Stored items
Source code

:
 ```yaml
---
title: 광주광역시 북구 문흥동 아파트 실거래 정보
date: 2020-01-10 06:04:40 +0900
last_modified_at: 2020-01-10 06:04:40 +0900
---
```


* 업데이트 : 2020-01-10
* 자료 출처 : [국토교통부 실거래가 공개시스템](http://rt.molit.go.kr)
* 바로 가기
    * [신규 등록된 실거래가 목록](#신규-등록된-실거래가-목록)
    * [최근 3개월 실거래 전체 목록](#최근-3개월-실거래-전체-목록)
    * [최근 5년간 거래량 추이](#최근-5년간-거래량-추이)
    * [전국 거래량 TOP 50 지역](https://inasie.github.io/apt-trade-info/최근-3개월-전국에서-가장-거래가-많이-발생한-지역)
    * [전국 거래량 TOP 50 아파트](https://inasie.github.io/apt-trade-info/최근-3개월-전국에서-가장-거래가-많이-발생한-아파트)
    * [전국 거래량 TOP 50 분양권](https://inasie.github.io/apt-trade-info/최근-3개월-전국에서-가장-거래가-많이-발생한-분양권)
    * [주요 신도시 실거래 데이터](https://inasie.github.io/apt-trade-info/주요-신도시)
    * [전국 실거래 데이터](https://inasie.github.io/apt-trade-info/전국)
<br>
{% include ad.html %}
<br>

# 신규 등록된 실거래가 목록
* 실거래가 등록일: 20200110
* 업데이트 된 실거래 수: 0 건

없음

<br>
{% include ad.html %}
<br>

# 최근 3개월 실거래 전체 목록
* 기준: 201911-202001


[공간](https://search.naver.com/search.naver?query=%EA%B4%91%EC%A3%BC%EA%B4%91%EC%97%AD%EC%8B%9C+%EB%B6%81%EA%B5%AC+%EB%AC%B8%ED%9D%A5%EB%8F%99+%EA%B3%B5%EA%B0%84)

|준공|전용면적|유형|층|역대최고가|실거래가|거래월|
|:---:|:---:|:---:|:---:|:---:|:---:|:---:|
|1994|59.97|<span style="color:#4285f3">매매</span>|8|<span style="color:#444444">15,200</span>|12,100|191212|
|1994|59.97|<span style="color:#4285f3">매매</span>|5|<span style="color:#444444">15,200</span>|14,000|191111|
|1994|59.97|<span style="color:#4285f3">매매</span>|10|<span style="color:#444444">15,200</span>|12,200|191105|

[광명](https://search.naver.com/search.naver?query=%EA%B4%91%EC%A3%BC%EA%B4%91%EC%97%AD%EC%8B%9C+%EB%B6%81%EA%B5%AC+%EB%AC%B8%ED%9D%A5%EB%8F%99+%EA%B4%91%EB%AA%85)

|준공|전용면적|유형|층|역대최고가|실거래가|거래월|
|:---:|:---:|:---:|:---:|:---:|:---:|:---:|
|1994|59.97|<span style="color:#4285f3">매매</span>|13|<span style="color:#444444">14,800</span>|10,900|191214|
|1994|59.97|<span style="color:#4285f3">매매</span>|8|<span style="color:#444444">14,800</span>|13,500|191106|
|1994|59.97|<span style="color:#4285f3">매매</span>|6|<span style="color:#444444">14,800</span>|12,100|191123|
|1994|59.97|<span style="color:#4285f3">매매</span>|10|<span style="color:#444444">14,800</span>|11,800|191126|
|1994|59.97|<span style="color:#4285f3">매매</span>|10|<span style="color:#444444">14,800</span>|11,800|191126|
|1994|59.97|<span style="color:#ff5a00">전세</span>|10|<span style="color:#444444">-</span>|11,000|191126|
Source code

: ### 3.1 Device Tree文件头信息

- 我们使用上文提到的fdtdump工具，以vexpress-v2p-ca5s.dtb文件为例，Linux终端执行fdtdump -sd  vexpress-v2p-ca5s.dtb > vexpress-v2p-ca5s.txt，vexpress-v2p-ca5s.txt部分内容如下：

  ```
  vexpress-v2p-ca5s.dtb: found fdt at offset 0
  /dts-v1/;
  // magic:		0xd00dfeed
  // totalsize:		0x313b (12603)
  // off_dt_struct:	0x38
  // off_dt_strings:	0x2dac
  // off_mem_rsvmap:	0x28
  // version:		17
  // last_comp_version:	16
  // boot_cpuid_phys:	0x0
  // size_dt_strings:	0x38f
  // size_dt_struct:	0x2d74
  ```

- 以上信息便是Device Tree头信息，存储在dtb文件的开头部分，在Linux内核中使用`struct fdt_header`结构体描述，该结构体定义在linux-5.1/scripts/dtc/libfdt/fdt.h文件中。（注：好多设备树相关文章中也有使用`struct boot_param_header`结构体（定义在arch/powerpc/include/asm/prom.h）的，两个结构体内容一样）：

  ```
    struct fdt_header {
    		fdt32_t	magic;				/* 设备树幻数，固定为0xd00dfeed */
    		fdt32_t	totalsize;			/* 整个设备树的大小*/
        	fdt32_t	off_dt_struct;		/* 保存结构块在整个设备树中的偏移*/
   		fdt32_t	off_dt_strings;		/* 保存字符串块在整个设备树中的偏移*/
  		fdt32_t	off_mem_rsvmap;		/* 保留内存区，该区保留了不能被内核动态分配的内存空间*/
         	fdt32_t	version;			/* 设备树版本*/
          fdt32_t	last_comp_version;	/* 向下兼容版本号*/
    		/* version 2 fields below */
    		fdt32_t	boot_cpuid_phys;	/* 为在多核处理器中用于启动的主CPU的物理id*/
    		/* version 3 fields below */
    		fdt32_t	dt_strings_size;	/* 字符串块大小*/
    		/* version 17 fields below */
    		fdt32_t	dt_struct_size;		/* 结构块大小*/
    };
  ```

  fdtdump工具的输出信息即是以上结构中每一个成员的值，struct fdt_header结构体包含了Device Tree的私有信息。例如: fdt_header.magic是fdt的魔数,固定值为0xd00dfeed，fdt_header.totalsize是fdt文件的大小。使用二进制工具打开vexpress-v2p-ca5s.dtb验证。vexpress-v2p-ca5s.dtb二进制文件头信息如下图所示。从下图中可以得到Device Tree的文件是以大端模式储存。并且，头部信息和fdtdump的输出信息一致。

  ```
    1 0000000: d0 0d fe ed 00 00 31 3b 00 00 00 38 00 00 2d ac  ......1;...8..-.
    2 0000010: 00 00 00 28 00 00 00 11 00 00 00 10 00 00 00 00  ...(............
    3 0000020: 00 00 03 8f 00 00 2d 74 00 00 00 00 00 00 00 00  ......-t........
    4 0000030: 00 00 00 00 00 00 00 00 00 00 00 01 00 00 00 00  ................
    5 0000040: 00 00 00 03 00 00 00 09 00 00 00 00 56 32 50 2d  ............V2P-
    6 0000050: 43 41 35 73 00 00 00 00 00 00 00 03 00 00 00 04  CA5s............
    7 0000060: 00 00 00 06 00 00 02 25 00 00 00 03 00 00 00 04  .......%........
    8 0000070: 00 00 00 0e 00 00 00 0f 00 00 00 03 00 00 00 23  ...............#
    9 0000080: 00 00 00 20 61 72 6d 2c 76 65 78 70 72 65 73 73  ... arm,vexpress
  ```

§ **TASK TO CARRY OUT**: Copy every line of the data above, beginning with the first and ending with the line that contains "5년간 거래량 추이](#최근-5년간-거래량-추이)", and give nothing more.

§ **SOLVED EXERCISE**:
Source code

:
 ```yaml
---
title: 광주광역시 북구 문흥동 아파트 실거래 정보
date: 2020-01-10 06:04:40 +0900
last_modified_at: 2020-01-10 06:04:40 +0900
---
```


* 업데이트 : 2020-01-10
* 자료 출처 : [국토교통부 실거래가 공개시스템](http://rt.molit.go.kr)
* 바로 가기
    * [신규 등록된 실거래가 목록](#신규-등록된-실거래가-목록)
    * [최근 3개월 실거래 전체 목록](#최근-3개월-실거래-전체-목록)
    * [최근 5년간 거래량 추이](#최근-5년간-거래량-추이)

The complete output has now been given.